Ensuite, rien n’a été dit sur les dépassements d’honoraires. Or, ceux-ci restent élevés chez les spécialistes : ils représentent 17 % des honoraires en 2021 (+ 0,9 % par an en moyenne entre 2011 et 2021), freinant l’accès aux soins. Absents aussi les centres de santé et les maisons de santé pluriprofessionnelles, exemples pourtant probants de prise en charge pluridisciplinaire et coordonnée.

Enfin, le Président n’a soufflé mot des ratios de patients par infirmière à l’hôpital, alors qu’il s’agit d’une mesure essentielle pour garantir de bonnes conditions de travail tout en améliorant la qualité des soins. Selon une étude publiée dans The Lancet1, les ratios (à 4 patients par infirmier le jour et 7 la nuit dans l’exemple australien retenu) font notamment chuter de 7 % les réadmissions dans la semaine, de 3 % la durée de séjour, et aboutissent à des économies à long terme. On objecte souvent que si les ratios ne sont pas atteints, des fermetures de lits supplémentaires pourraient avoir lieu, au prétexte de la sécurité des patients. Pour éviter cela, la mesure doit être mise en place progressivement, de façon à faire les recrutements nécessaires. En France, l’estimation des besoins est de 100 000 infirmières ou infirmiers pour un coût de 5 milliards d’euros, sur un budget de la santé de 250 milliards d’euros. Une proposition de loi en ce sens sera examinée au Sénat début février. Chiche ?
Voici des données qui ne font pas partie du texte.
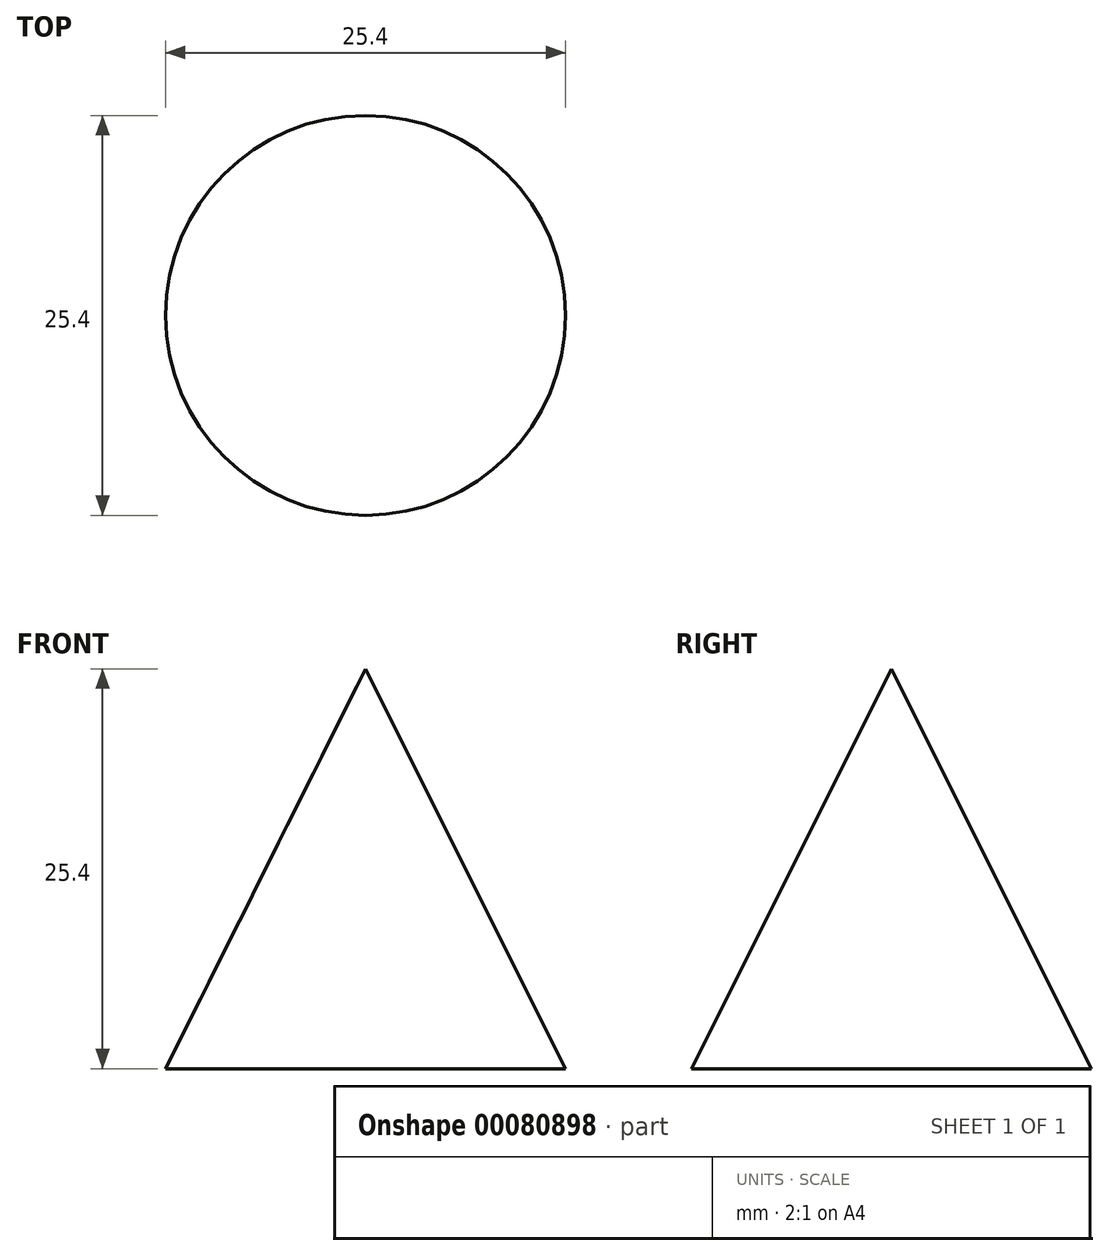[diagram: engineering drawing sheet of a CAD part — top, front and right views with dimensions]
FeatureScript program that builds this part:
annotation { "Feature Type Name" : "Feature", "Feature Type Description" : "" }
export const myFeature = defineFeature(function(context is Context, id is Id, definition is map)
    precondition{}
    {
        {
            var Q0;
            Q0=qCreatedBy(makeId("Front.planeOp"),FACE);
            var sketch = newSketch(context, id + "F0", { "sketchPlane" : qUnion([Q0])});
            skLineSegment(sketch, "E0", {"start": v(0, 0) * mm, "end": v(0, 25.4) * mm});
            skLineSegment(sketch, "E1", {"start": v(0, 25.4) * mm, "end": v(12.7, 0) * mm});
            skLineSegment(sketch, "E2", {"start": v(12.7, 0) * mm, "end": v(0, 0) * mm});
            skSolve(sketch);
        }
        {
            var Q0;
            Q0 = qSketchRegion(id + "F0", true);
            var Q1;
            Q1=sQuery(id+"F0.wireOp",EDGE,"E0");
            revolve(context, id + "F1", {"entities" : qUnion([Q0]), "axis" : qUnion([Q1]), "revolveType" : RevolveType.FULL});
        }
    });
Par quoi remplacer la tarification à l’activité ?
Sortir de la tarification à l’activité, qui nourrit la course aux actes et la concurrence entre établissements, mais pour la remplacer par quoi ? Emmanuel Macron a évoqué une « rémunération sur objectifs de santé publique », soit un paiement à la performance. Or, un tel système a des effets pervers1.

« Il y a trois modes de financement de l’hôpital », a rappelé André Grimaldi, professeur émérite de diabétologie et cofondateur du Collectif Inter-Hôpitaux2. A la journée (comme à l’hôtel), solution retenue entre 1945 et 1983 ; par une dotation globale (comme pour l’Education nationale), système qui a prévalu entre 1983 et 2004 ; et à l’activité. Chaque système a ses avantages et ses inconvénients. L’enjeu est de déterminer le meilleur mode de financement pour un soin donné.

Pour les soins palliatifs, par exemple, il faut un prix de journée, défend le praticien. Pour les opérations standardisées, comme une opération de la cataracte, la tarification à l’activité est pertinente. Pour les maladies chroniques, plus complexes, il faut une dotation.

Le plan santé n’a pas clarifié les choses de ce point de vue.